**PROMPT**
Your answer should repeat exactly the line containing "[29,943,49,954] 4.2 -> [82,486,100,496] 3.2" and all lines after it through the end of the material below, with no other text.

+ + + + +

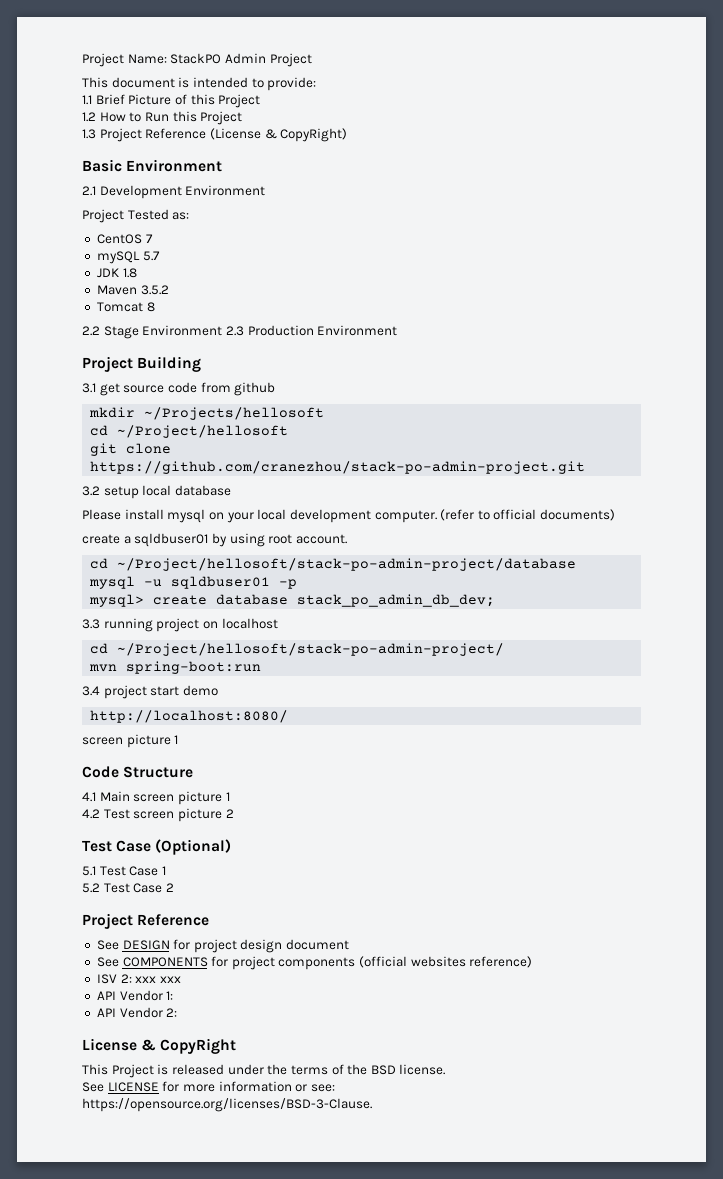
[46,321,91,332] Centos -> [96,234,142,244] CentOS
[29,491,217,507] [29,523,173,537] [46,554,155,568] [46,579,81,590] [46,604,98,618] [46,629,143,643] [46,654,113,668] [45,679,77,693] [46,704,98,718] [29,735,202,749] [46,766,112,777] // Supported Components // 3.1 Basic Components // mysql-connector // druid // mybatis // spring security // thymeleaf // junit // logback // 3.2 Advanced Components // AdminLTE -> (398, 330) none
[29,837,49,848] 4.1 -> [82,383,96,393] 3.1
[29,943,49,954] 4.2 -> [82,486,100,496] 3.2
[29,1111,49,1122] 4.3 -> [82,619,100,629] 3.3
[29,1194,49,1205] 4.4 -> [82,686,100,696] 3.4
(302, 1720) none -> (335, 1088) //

+ + + + +

**ANSWER TO THE EXERCISE**
[29,943,49,954] 4.2 -> [82,486,100,496] 3.2
[29,1111,49,1122] 4.3 -> [82,619,100,629] 3.3
[29,1194,49,1205] 4.4 -> [82,686,100,696] 3.4
(302, 1720) none -> (335, 1088) //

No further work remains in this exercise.